The preparation of 32P-cap-labeled target RNA was performed as described before [8]. For VcAGO3 cleavage assays, targets were generated carrying a perfectly complementary site to the small RNAs tasiRNA#1, MIR357b and sRNA scaff 12, while target RNAs for AtAGO1 cleavage assays carried sites for MIR159a and MIR165. The in vitro cleavage reaction was carried out with 50 % (v/v) immunoprecipitated protein (beads) in 66.7 mM KCl, 6.7 mM MgCl2, 8.3 mM DTT, 1.7 mM ATP, 0.3 mM GTP and 3.2 U RiboLock RNase inhibitor (Thermo Scientific). The addition of target RNA (1–2 Bq/cm2) initiated the reaction which was carried out for 1.5 h at 25 °C. The RNA was subsequently extracted using Proteinase K digestion and phenol-chloroform extraction as described before [46].
To visualize the cleavage products, samples were run on an 8 % urea polyacrylamide sequencing gel (National diagnostics), dried on Whatman paper and exposed to a screen.
Cloning and sequencing of small RNAs
Small RNAs from total RNA samples were converted into sequencing libraries as described before [30]. The libraries were sequenced by Fasteris SA (Geneva, Switzerland) on an Illumina HiSeq2000 in a 50 bp single-end run. The RNA that was extracted from a VcAGO3 immunoprecipitation was cloned as described before [47] and sequenced on a MiSeq (Illumina) in a 66 bp single-end run.

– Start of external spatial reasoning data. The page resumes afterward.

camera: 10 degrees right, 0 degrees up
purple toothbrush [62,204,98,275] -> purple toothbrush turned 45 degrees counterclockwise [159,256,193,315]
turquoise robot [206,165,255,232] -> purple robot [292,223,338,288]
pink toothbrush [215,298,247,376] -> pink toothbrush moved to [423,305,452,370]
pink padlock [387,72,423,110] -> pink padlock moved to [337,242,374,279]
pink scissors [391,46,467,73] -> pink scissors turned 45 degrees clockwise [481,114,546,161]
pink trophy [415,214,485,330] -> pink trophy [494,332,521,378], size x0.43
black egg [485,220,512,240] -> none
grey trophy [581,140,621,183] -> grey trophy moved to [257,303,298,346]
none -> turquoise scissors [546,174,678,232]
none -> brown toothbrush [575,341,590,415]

β-elimination treatment of small RNAs
Total RNA from vegetative somatic cells and vegetative gonidia was mixed with 20 pmol of a random oligo RNA (5′-UUAGUGAGAGUCCAAUUAAUU-3′, Biomers). Beta-elimination was performed as described previously [48].

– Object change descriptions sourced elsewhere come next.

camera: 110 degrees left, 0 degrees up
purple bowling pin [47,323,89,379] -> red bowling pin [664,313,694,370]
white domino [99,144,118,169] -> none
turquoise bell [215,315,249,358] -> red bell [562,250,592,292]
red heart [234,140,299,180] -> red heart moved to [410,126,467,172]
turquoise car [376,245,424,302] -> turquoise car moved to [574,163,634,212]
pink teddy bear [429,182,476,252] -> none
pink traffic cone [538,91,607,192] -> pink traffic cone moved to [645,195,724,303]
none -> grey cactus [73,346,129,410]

13.5 μl of total RNA (10–20 μg, vegetative somatic cells or vegetative gonidia) were mixed with 4.5 μl of 5x borate buffer (148 mM borax, 148 mM boric acid, pH 8.6) and 2.5 μl of freshly dissolved 200 mM NaIO4. After incubation for 10 min at room temperature, 2 μl of glycerol were added to quench unreacted NaIO4. Samples were incubated for another 10 min at room temperature and then dried by vacuum centrifugation for 1 h at room temperature.

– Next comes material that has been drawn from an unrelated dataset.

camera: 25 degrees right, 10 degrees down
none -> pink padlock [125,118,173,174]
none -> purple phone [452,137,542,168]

Samples were dissolved in 50 μl 1x borax buffer (30 mM borax, 30 mM boric acid, 50 mM NaOH, pH 9.5) and incubated at 45 °C for 90 min. 20 μg glycogen was added to each sample and the RNA was precipitated with 2.5 volumes of ethanol at −20 °C over night. RNA was collected by centrifugation at 17000 g, 4 °C, 30 min. Pellets were directly dissolved in RNA loading dye.